Albirea non negò la tacita supposizione dell’ancella. In un certo senso, anche lei anelava agli occhi di cielo di Ser Elsa, ma al contrario delle altre fanciulle di corte, non le causavano pensieri smielati. Certo, anche Albirea si era infatuata di Ser Elsa, quando era una bambinetta di dodici anni in lutto per il proprio fratello. Nei cinque anni trascorsi da allora, il sentimento non era mai stato più che una fiamma di candela. Apprezzava la sua compagnia e l’onesto rispetto che le rivolgeva, ma Albirea non riusciva ad immaginarsi bruciante di passione per il bel paladino.

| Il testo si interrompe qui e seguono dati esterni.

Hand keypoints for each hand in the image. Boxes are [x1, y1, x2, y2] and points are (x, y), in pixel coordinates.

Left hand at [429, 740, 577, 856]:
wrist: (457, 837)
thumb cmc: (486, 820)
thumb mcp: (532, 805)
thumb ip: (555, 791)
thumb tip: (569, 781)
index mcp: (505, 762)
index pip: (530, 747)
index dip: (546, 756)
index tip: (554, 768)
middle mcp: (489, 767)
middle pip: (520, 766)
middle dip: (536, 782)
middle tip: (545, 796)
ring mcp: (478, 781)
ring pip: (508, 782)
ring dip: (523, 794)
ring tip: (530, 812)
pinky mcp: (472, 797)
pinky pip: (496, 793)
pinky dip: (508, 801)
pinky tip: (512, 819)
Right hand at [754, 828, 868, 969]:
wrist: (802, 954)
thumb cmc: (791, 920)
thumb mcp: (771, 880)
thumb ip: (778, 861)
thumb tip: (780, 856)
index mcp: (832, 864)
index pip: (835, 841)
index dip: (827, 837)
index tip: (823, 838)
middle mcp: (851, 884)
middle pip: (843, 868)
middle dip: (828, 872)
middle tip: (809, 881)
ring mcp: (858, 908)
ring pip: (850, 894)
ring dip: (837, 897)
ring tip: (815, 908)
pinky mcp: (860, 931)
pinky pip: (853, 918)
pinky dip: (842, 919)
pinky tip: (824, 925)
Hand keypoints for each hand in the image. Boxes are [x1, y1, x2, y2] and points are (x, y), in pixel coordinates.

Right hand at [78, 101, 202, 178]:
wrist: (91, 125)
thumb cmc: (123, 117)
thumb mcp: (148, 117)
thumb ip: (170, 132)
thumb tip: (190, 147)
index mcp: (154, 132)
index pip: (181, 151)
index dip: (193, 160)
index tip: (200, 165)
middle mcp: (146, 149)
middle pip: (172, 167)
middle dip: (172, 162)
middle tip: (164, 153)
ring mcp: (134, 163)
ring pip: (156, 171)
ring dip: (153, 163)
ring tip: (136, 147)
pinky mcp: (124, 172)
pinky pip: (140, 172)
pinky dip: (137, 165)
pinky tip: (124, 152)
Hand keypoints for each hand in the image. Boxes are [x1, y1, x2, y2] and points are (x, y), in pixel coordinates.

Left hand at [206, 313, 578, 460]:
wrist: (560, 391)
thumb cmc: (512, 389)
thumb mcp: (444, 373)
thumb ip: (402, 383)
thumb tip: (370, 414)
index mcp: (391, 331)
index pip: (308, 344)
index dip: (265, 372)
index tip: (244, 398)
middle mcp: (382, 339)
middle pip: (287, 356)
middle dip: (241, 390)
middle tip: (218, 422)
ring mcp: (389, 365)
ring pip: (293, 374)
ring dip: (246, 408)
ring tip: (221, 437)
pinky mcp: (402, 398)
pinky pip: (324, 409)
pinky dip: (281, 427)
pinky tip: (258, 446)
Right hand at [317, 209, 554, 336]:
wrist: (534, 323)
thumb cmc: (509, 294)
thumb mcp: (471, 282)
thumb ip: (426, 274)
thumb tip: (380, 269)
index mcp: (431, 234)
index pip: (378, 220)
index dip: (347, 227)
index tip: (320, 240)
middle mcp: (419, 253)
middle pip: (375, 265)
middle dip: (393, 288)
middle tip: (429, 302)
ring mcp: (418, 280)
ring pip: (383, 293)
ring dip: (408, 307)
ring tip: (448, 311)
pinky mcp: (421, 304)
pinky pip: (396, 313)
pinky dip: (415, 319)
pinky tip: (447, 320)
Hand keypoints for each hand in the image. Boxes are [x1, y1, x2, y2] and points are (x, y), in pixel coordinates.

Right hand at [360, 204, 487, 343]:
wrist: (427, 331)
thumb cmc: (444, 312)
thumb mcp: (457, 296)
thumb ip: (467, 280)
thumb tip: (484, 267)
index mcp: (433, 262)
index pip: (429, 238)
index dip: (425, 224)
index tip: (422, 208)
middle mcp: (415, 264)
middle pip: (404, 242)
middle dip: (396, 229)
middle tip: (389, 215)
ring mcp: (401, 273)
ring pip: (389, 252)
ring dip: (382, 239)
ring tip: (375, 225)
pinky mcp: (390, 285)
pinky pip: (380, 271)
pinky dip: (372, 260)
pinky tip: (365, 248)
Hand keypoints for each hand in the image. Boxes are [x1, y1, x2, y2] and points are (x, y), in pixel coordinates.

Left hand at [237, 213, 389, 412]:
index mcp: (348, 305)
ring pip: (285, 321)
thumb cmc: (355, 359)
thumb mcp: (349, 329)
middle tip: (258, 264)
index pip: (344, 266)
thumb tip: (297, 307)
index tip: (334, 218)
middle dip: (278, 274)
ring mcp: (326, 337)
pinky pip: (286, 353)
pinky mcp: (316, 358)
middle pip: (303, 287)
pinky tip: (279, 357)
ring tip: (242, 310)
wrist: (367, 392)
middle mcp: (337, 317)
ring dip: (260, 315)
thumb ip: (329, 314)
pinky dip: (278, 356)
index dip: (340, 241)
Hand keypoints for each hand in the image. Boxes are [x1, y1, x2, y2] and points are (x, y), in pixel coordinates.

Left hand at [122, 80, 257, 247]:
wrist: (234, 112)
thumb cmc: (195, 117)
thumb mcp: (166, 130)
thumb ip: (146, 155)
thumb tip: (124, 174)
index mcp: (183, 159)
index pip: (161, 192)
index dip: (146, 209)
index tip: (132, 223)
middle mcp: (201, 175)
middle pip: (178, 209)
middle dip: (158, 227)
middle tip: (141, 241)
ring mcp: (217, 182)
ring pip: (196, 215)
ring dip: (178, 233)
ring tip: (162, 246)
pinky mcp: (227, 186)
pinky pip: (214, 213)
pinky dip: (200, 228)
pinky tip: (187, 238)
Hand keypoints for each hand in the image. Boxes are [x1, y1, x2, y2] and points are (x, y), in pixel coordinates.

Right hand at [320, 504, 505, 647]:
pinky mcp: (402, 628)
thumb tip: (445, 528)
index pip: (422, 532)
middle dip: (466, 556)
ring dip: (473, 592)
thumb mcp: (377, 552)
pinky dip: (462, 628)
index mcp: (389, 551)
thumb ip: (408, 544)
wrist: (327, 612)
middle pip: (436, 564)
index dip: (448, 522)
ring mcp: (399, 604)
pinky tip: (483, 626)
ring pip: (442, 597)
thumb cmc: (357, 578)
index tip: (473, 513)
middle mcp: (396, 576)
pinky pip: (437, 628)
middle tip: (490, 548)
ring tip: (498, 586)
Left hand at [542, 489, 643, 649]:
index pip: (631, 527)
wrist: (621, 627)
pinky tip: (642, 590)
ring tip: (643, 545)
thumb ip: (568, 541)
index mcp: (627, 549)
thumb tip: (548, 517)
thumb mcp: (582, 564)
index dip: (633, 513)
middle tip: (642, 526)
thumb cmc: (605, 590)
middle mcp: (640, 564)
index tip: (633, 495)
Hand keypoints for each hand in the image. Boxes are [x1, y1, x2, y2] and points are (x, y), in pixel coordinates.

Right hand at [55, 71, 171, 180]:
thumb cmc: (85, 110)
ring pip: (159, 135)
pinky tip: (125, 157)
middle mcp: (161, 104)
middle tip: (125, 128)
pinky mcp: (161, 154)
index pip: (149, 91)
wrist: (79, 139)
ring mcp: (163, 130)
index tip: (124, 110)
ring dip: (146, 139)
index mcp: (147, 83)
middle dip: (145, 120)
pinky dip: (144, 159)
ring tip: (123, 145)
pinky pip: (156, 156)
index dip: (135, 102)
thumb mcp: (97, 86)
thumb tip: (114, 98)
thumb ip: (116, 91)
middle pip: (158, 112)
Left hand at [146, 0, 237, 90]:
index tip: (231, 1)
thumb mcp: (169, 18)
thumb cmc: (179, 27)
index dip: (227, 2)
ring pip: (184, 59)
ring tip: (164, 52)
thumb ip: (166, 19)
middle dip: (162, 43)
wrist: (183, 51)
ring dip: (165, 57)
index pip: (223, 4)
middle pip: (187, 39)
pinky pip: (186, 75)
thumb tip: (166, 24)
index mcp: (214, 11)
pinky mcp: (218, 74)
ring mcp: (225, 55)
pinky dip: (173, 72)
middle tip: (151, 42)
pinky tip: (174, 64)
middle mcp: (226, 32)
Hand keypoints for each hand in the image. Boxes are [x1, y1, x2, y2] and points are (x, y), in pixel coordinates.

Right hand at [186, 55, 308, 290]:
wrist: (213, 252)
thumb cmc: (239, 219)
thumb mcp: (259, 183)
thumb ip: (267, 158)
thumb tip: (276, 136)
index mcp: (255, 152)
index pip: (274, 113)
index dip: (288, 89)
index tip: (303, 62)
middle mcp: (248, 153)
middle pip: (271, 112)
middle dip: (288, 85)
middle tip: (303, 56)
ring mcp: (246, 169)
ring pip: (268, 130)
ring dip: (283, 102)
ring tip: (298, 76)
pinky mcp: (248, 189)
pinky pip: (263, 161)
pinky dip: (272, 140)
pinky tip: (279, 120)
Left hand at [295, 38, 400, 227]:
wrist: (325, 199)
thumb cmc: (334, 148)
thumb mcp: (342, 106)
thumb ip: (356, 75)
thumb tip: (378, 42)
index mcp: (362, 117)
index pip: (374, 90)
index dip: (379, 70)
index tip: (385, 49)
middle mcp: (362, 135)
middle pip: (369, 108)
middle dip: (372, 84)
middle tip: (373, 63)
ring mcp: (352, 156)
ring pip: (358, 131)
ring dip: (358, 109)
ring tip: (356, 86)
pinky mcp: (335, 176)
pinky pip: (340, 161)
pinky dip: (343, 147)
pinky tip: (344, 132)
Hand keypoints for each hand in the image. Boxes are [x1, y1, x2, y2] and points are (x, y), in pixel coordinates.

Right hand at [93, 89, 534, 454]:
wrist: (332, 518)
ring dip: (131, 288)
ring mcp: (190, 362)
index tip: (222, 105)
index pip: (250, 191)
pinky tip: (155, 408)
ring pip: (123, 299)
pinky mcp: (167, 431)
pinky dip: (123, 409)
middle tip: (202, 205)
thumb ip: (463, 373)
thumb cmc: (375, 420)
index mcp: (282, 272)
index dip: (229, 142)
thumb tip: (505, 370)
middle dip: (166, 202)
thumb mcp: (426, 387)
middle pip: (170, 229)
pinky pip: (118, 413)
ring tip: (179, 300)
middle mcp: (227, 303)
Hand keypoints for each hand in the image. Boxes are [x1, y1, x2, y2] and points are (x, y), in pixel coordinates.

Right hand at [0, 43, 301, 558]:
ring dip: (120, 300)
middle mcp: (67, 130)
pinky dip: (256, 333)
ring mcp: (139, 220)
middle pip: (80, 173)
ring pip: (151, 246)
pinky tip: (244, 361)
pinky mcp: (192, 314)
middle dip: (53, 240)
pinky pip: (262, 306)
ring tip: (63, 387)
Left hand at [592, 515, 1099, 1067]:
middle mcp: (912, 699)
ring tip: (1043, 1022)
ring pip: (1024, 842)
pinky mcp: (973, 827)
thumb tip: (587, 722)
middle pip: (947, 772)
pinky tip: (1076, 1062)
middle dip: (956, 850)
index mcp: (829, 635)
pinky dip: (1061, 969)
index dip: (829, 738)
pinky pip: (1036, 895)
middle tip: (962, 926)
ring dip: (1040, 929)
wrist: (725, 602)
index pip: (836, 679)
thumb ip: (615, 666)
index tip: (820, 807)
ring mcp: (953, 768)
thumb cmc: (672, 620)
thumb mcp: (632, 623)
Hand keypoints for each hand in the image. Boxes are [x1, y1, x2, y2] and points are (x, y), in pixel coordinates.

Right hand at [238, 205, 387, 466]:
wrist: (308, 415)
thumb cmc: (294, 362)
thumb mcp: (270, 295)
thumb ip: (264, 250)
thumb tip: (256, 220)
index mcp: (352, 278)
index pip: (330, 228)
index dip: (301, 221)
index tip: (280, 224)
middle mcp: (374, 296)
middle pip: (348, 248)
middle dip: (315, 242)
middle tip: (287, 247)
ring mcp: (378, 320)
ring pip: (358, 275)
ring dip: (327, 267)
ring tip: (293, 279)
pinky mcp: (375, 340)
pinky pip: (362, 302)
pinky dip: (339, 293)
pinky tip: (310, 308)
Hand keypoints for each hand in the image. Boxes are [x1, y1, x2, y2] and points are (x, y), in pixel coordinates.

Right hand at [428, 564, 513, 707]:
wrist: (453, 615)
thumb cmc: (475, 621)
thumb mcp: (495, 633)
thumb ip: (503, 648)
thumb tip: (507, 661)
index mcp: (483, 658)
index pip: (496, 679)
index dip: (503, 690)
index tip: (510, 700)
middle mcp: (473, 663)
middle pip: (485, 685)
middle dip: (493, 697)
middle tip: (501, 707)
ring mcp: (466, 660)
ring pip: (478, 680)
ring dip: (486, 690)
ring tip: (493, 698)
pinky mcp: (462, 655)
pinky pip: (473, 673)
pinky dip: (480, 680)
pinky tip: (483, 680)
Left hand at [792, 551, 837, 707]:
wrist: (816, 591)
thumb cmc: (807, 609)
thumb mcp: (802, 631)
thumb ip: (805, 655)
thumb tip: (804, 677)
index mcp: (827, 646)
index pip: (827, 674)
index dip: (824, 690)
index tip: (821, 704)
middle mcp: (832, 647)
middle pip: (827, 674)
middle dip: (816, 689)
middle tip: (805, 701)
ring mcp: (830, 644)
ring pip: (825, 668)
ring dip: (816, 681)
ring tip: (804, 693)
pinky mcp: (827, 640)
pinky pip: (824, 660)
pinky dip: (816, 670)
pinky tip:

Tutto il suo interesse per Ser Elsa nasceva dalla quasi assoluta certezza che lui, e nessun altro, sarebbe diventato il figlio adottivo ed erede del Signor Padre. Che lui, e nessun altro, sarebbe diventato il suo sposo.

Ma prima doveva sincerarsi che il Signor Padre aveva effettivamente intenzione di fare l’annuncio quella sera stessa, e chi meglio di Ser Elsa avrebbe potuto darle risposte?


 

[i] Sìsepa: Gran Sacerdote, la più importante figura religiosa di Vernolia.

[ii] Vehroli: membri ufficiali della Dieta, discendenti per linea maschile dei più fidati sostenitori di Meniar il Conquistatore e delle di lui figlie. In origine dodici, si sono ridotti a sette.

[iii] Eria: moglie ufficiale. Titolo abitualmente dato alla prima consorte in ordine d’anzianità e solitamente la prima ad aver partorito un figlio maschio. È colei che ha piena gestione degli affari interni della famiglia e controlla l’educazione di tutti i figli.

[iv] Pelia: consorte. Titolo abitualmente dato alla madre dell’erede quando questa non è la moglie ufficiale, o a una concubina di sangue reale.

[v] Ussia: concubina.

[vi] Asilla: religiosa, monaca di clausura.

[vii] Sithuta: Gran Badessa del Santuario Elanneo, più importante figura religiosa femminile di Vernolia.